(Beginning of Source material)

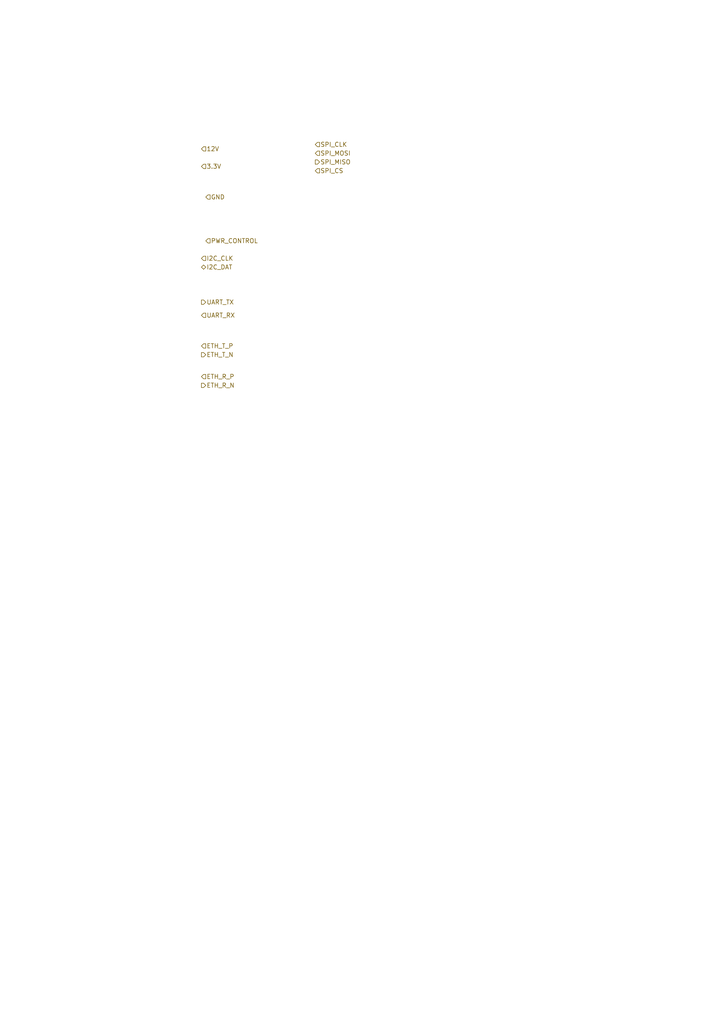
<source format=kicad_sch>
(kicad_sch (version 20210621) (generator eeschema)

  (uuid 7282f35a-1a31-4e60-a962-e0326904c9af)

  (paper "A4" portrait)

  


  (hierarchical_label "12V" (shape input) (at 58.42 43.18 0)
    (effects (font (size 1.27 1.27)) (justify left))
    (uuid c3253e01-50f3-4326-b57b-4a23ef33e8f5)
  )
  (hierarchical_label "3.3V" (shape input) (at 58.42 48.26 0)
    (effects (font (size 1.27 1.27)) (justify left))
    (uuid d3b80c95-1984-4a36-91e8-477afdb688f9)
  )
  (hierarchical_label "I2C_CLK" (shape input) (at 58.42 74.93 0)
    (effects (font (size 1.27 1.27)) (justify left))
    (uuid 23c8d028-bce8-4498-b88f-1695f713d644)
  )
  (hierarchical_label "I2C_DAT" (shape bidirectional) (at 58.42 77.47 0)
    (effects (font (size 1.27 1.27)) (justify left))
    (uuid e46a3637-282b-4ae2-a04d-5b134a04c07d)
  )
  (hierarchical_label "UART_TX" (shape output) (at 58.42 87.63 0)
    (effects (font (size 1.27 1.27)) (justify left))
    (uuid 2aaceba7-2011-43f3-893d-547025357011)
  )
  (hierarchical_label "UART_RX" (shape input) (at 58.42 91.44 0)
    (effects (font (size 1.27 1.27)) (justify left))
    (uuid cb3c4552-4d55-46f5-8d95-498062d02510)
  )
  (hierarchical_label "ETH_T_P" (shape input) (at 58.42 100.33 0)
    (effects (font (size 1.27 1.27)) (justify left))
    (uuid 33390393-0fa1-4b5a-9fe6-0734cbd87638)
  )
  (hierarchical_label "ETH_T_N" (shape output) (at 58.42 102.87 0)
    (effects (font (size 1.27 1.27)) (justify left))
    (uuid 73b2a63f-fe5f-4d2a-8123-9c856f72f0cf)
  )
  (hierarchical_label "ETH_R_P" (shape input) (at 58.42 109.22 0)
    (effects (font (size 1.27 1.27)) (justify left))
    (uuid 2ef90db3-30dd-4fc3-8fa1-1f3c7ecca538)
  )
  (hierarchical_label "ETH_R_N" (shape output) (at 58.42 111.76 0)
    (effects (font (size 1.27 1.27)) (justify left))
    (uuid 10433109-b77f-448f-a3d4-6b6c0ed7123e)
  )
  (hierarchical_label "GND" (shape input) (at 59.69 57.15 0)
    (effects (font (size 1.27 1.27)) (justify left))
    (uuid 2288b3a7-21f4-4411-adf3-a2d0442e47cc)
  )
  (hierarchical_label "PWR_CONTROL" (shape input) (at 59.69 69.85 0)
    (effects (font (size 1.27 1.27)) (justify left))
    (uuid 62032d2a-4122-44f8-adcc-aeffa4289b3d)
  )
  (hierarchical_label "SPI_CLK" (shape input) (at 91.44 41.91 0)
    (effects (font (size 1.27 1.27)) (justify left))
    (uuid 6e65e50c-20c2-450e-b3a7-4ed9803660d5)
  )
  (hierarchical_label "SPI_MOSI" (shape input) (at 91.44 44.45 0)
    (effects (font (size 1.27 1.27)) (justify left))
    (uuid 65d5191c-556f-4a2c-9149-4f2f77b0edba)
  )
  (hierarchical_label "SPI_MISO" (shape output) (at 91.44 46.99 0)
    (effects (font (size 1.27 1.27)) (justify left))
    (uuid 60c6c237-908f-4e9e-923e-7f15b59f586f)
  )
  (hierarchical_label "SPI_CS" (shape input) (at 91.44 49.53 0)
    (effects (font (size 1.27 1.27)) (justify left))
    (uuid 93aae194-8806-4791-b08d-4884c7888971)
  )
)

</source>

(End of Source material)

◆ Description of the task ◆
Reproduce all lines from the records above that include the word "input".

◆ Task response ◆
  (hierarchical_label "12V" (shape input) (at 58.42 43.18 0)
  (hierarchical_label "3.3V" (shape input) (at 58.42 48.26 0)
  (hierarchical_label "I2C_CLK" (shape input) (at 58.42 74.93 0)
  (hierarchical_label "UART_RX" (shape input) (at 58.42 91.44 0)
  (hierarchical_label "ETH_T_P" (shape input) (at 58.42 100.33 0)
  (hierarchical_label "ETH_R_P" (shape input) (at 58.42 109.22 0)
  (hierarchical_label "GND" (shape input) (at 59.69 57.15 0)
  (hierarchical_label "PWR_CONTROL" (shape input) (at 59.69 69.85 0)
  (hierarchical_label "SPI_CLK" (shape input) (at 91.44 41.91 0)
  (hierarchical_label "SPI_MOSI" (shape input) (at 91.44 44.45 0)
  (hierarchical_label "SPI_CS" (shape input) (at 91.44 49.53 0)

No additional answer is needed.